## EXERCISE INSTRUCTIONS
a. Answer these questions from the assignment excerpt:
(i) How many instances does the dataset contain?
(ii) What value should `random_state` be set to when splitting the data?
(iii) Which function should be used to perform the matrix inversion?
b. Reproduce word for word the passage of the assignment excerpt starting at "## Part 1 - Getting" and ending at "on supervised learning.".

## DOCUMENT EXCERPT
==*==

5. An HTML version of your notebook will appear in the files, so you can download it.

6. Submit **both** <font color='red'>`HTML` and `IPYNB`</font>  files for this notebook on Quercus for grading.

7. Make sure you compeleted the last part on <font color='red'>**GitHub**</font> and added your link to the last cell here. The teaching team will view and grade your part 7 on GitHub.



Ref: https://stackoverflow.com/a/64487858 



## Part 1 - Getting Started [1 marks]

Ailerons are small hinged sections on the outboard portion of a wing used to control the roll of an airplane. In this project, we are going to design a controller to manage the ailerons of an aircraft based on supervised learning.

![Aileron](https://www.eecg.utoronto.ca/~hadizade/APS1070/p3Ar.jpg)




The following dataset contains 13750 instances, where each instance is a set of 40 features describing the airplane's status. Our goal is to use these features to predict the `Goal` column, which is a command that our controller should issue. We will make our predictions by implementing linear regression.

In [None]:
import pandas as pd
import numpy as np

df=pd.read_csv("https://raw.githubusercontent.com/aps1070-2019/datasets/master/F16L.csv" , skipinitialspace=True)

Here are the steps to complete this portion:

1. Print the dataframe.
2. Prepare your dataset as follows: **[0.5]**
  *   Using `train_test_split` from Sklearn, split the dataset into training, validation, and test sets ($70\%$ training, $15\%$ validation, and $15\%$ test). When splitting, set `random_state=1`.
  *   Standardize the data using `StandardScaler` from sklearn. 
  *   Insert the first column of all $1$s in the training, validation, and test set.
 
3. Explain the difference between epoch and iteration in the Gradient descent algorithm (SGD/mini-batch)? **[0.5]**

In [None]:
### YOUR CODE HERE ###

## Part 2 - Linear Regression Using Direct Solution [1 marks]

Implement the direct solution of the linear regression problem on the training set. **[0.5]**

**Note:** You should use **``scipy.linalg.inv``** to perform the matrix inversion, as ``numpy.linalg.inv`` may cause numerical issues.

==*==

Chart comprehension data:
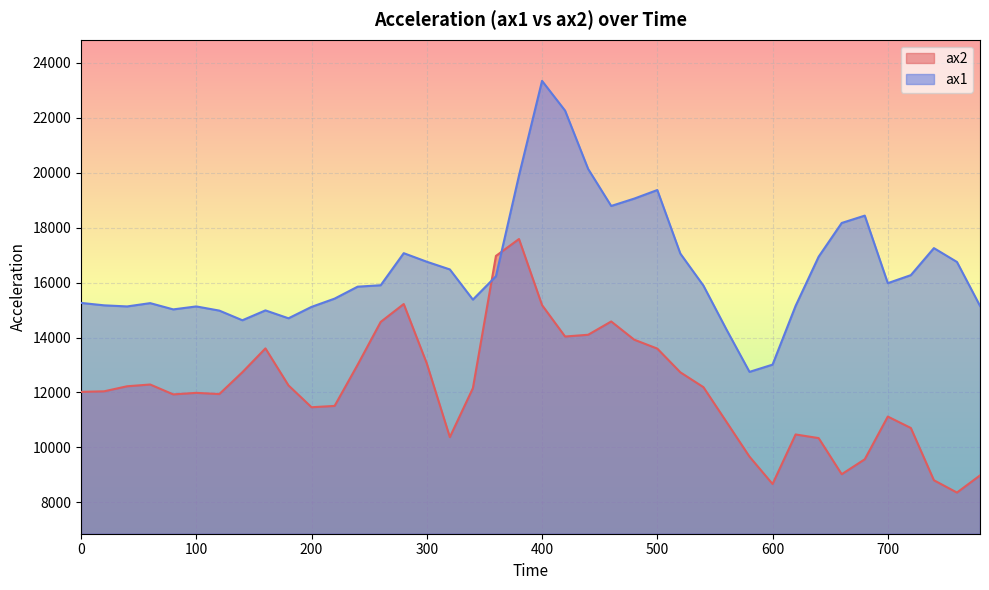

What is the sum of all ax1 values?

660480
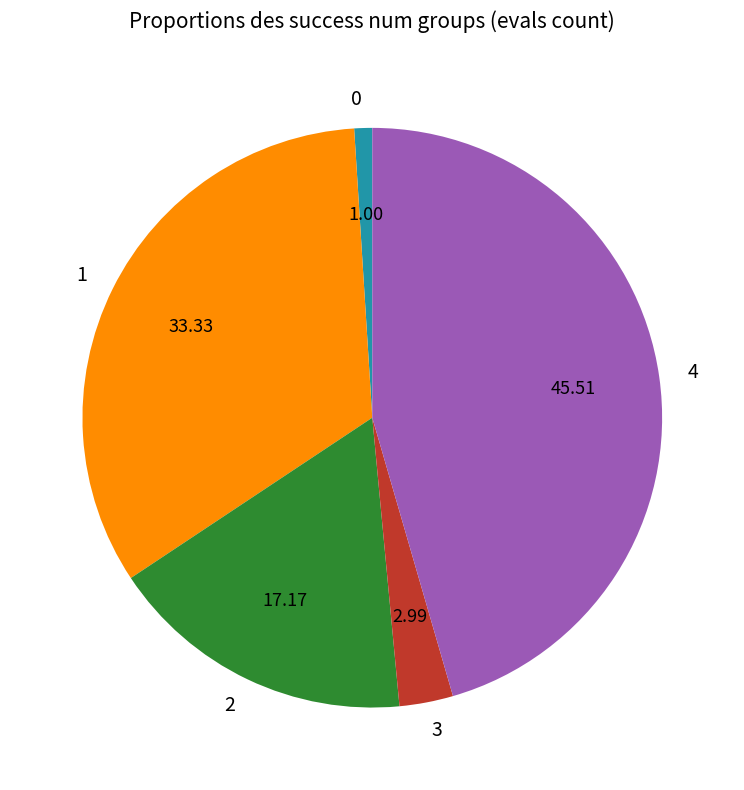

How many slices are in this pie chart?

5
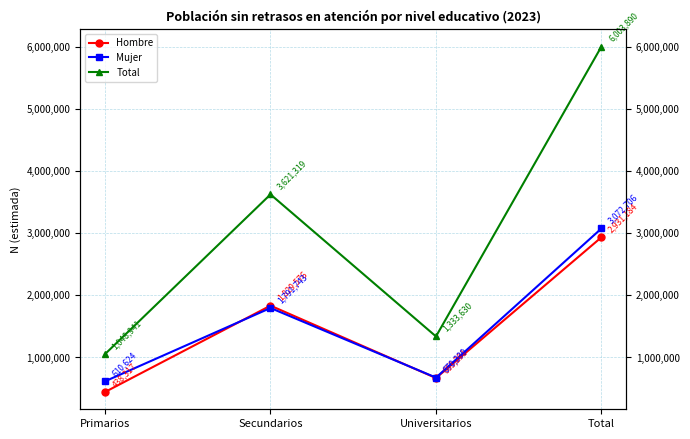

The Mujer series shows 670339 at Universitarios. True or false?

True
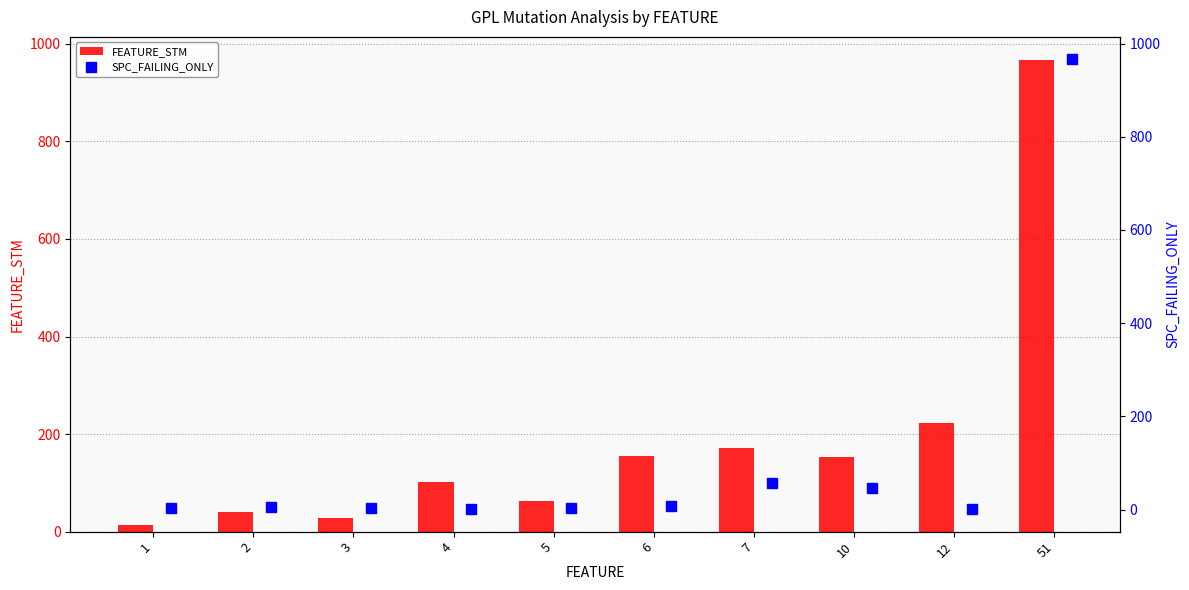

At how many categories does at least one series exceed 814?

1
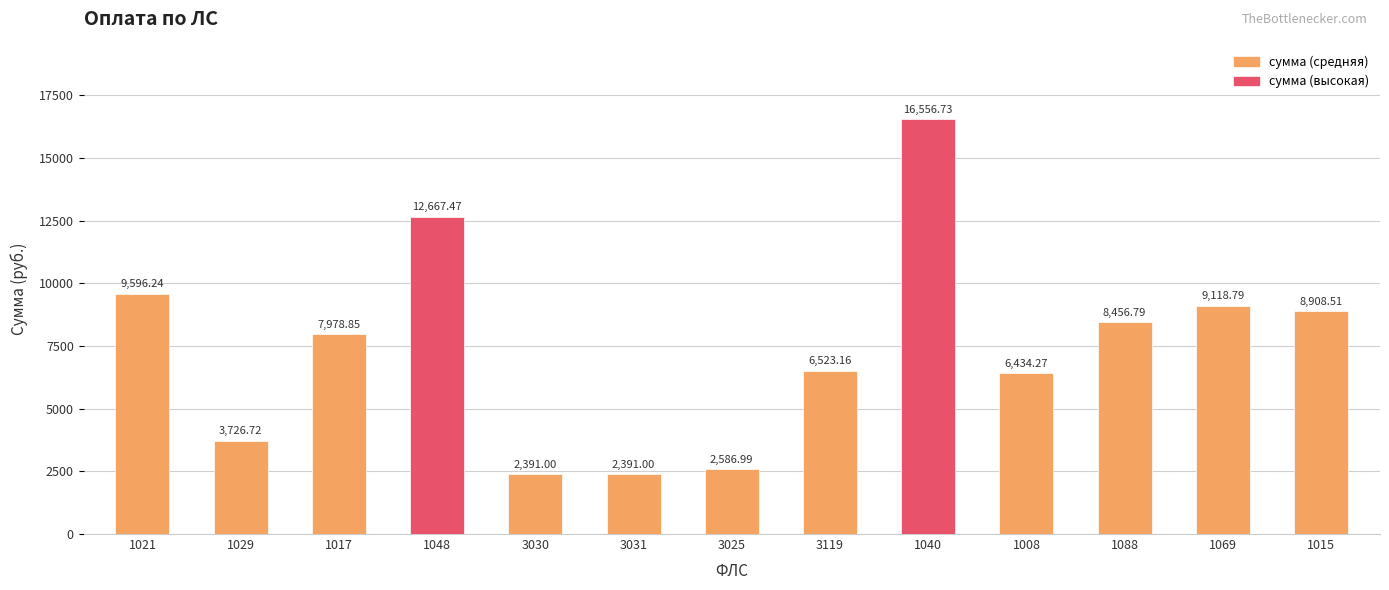

The chart shows a value of 2326.4 at 3119. True or false?

False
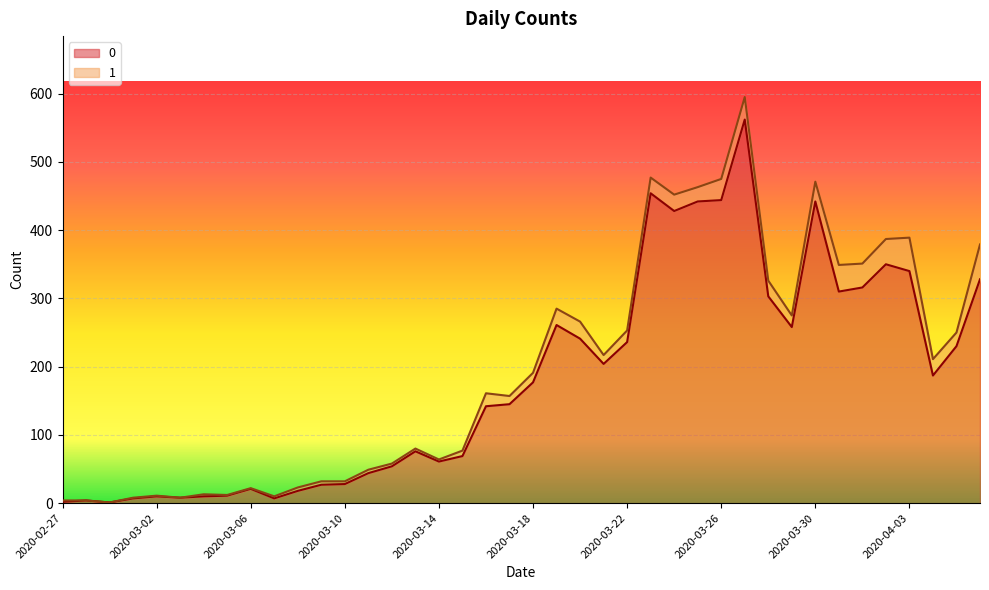

Reading left to right, what are all the values shown in this chart?

2020-02-27=2	2020-02-28=4	2020-02-29=1	2020-03-01=7	2020-03-02=10	2020-03-03=8	2020-03-04=10	2020-03-05=11	2020-03-06=21	2020-03-07=7	2020-03-08=18	2020-03-09=27	2020-03-10=28	2020-03-11=44	2020-03-12=54	2020-03-13=76	2020-03-14=61	2020-03-15=69	2020-03-16=142	2020-03-17=145	2020-03-18=177	2020-03-19=261	2020-03-20=241	2020-03-21=204	2020-03-22=236	2020-03-23=454	2020-03-24=428	2020-03-25=442	2020-03-26=444	2020-03-27=562	2020-03-28=303	2020-03-29=258	2020-03-30=442	2020-03-31=310	2020-04-01=316	2020-04-02=350	2020-04-03=340	2020-04-04=187	2020-04-05=230	2020-04-06=328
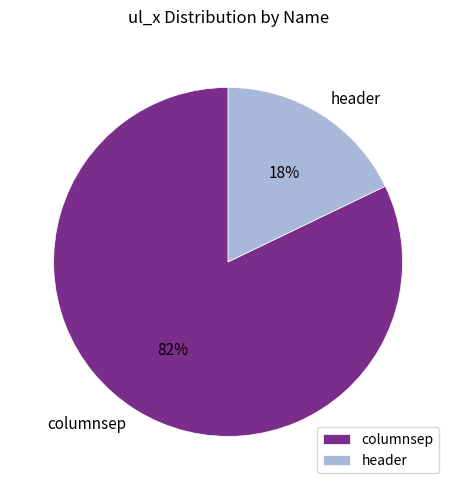

How many slices are in this pie chart?

2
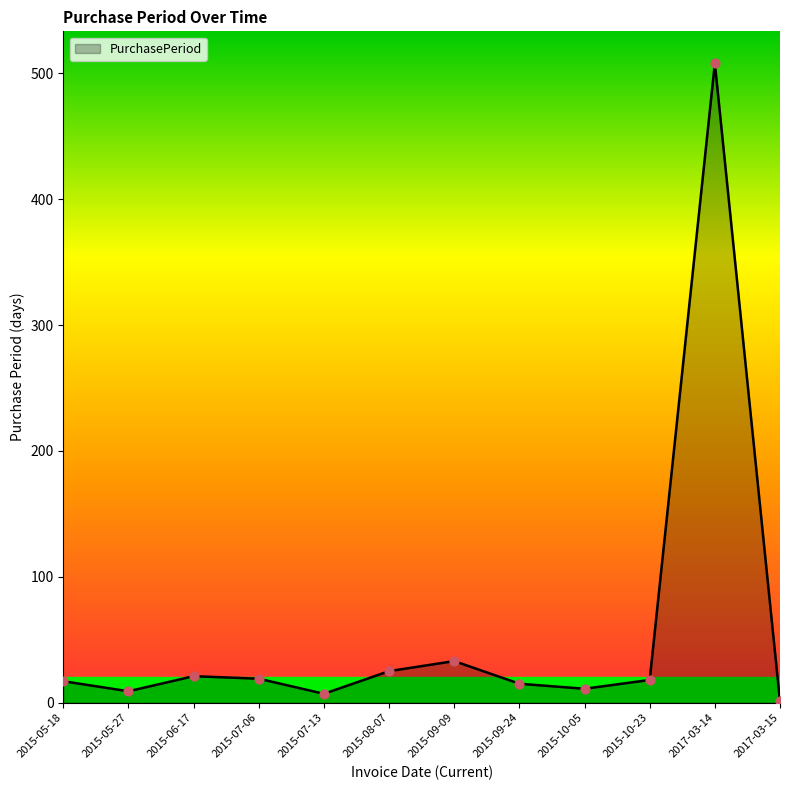

What is the change in value from 2015-05-18 to 2017-03-14?

+491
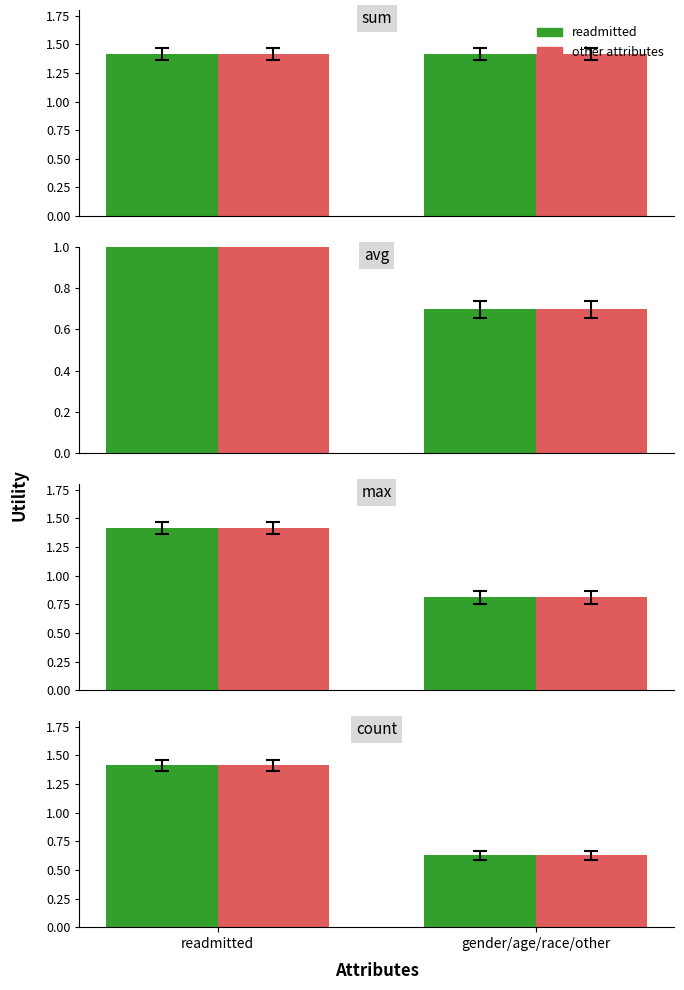

What is the difference between the readmitted values at readmitted and gender/age/race/other?

0.8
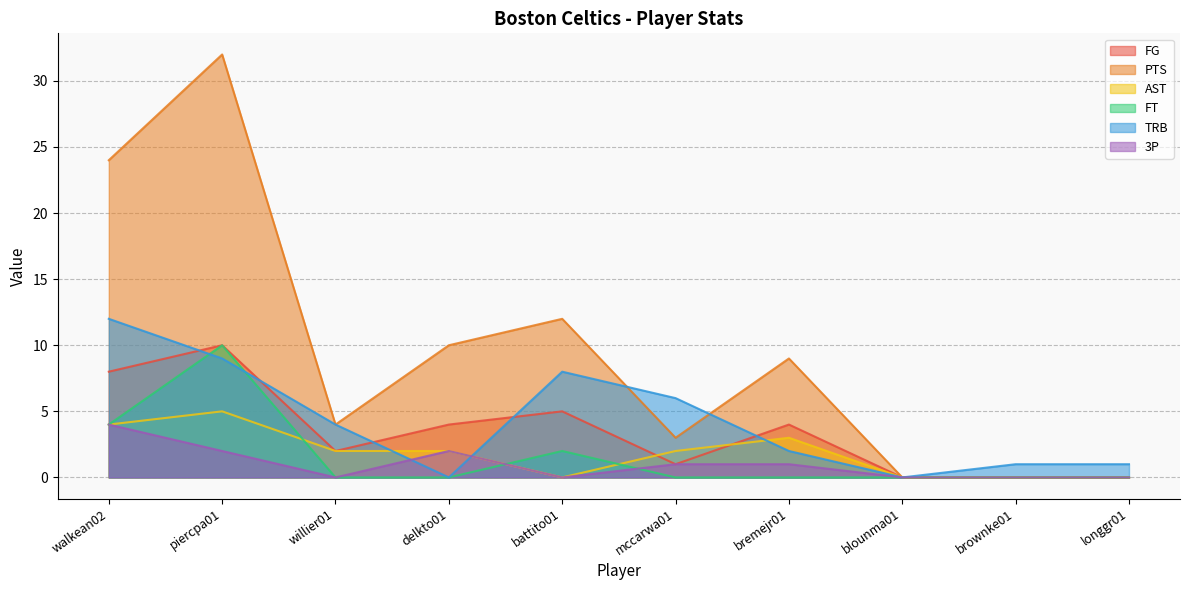

In AST, how many points are higher than both neighbors (excluding endpoints)?

2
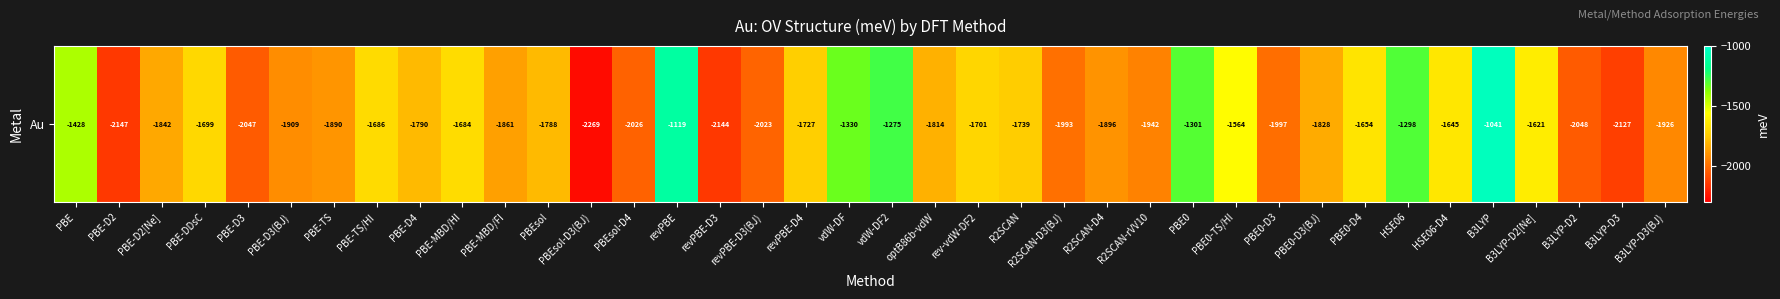

Which label corresponds to the smallest value in the chart?

PBEsol-D3(BJ)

==*==

## TASK ANSWERS
a.
(i) 13750
(ii) 1
(iii) `scipy.linalg.inv`

b.
## Part 1 - Getting Started [1 marks]

Ailerons are small hinged sections on the outboard portion of a wing used to control the roll of an airplane. In this project, we are going to design a controller to manage the ailerons of an aircraft based on supervised learning.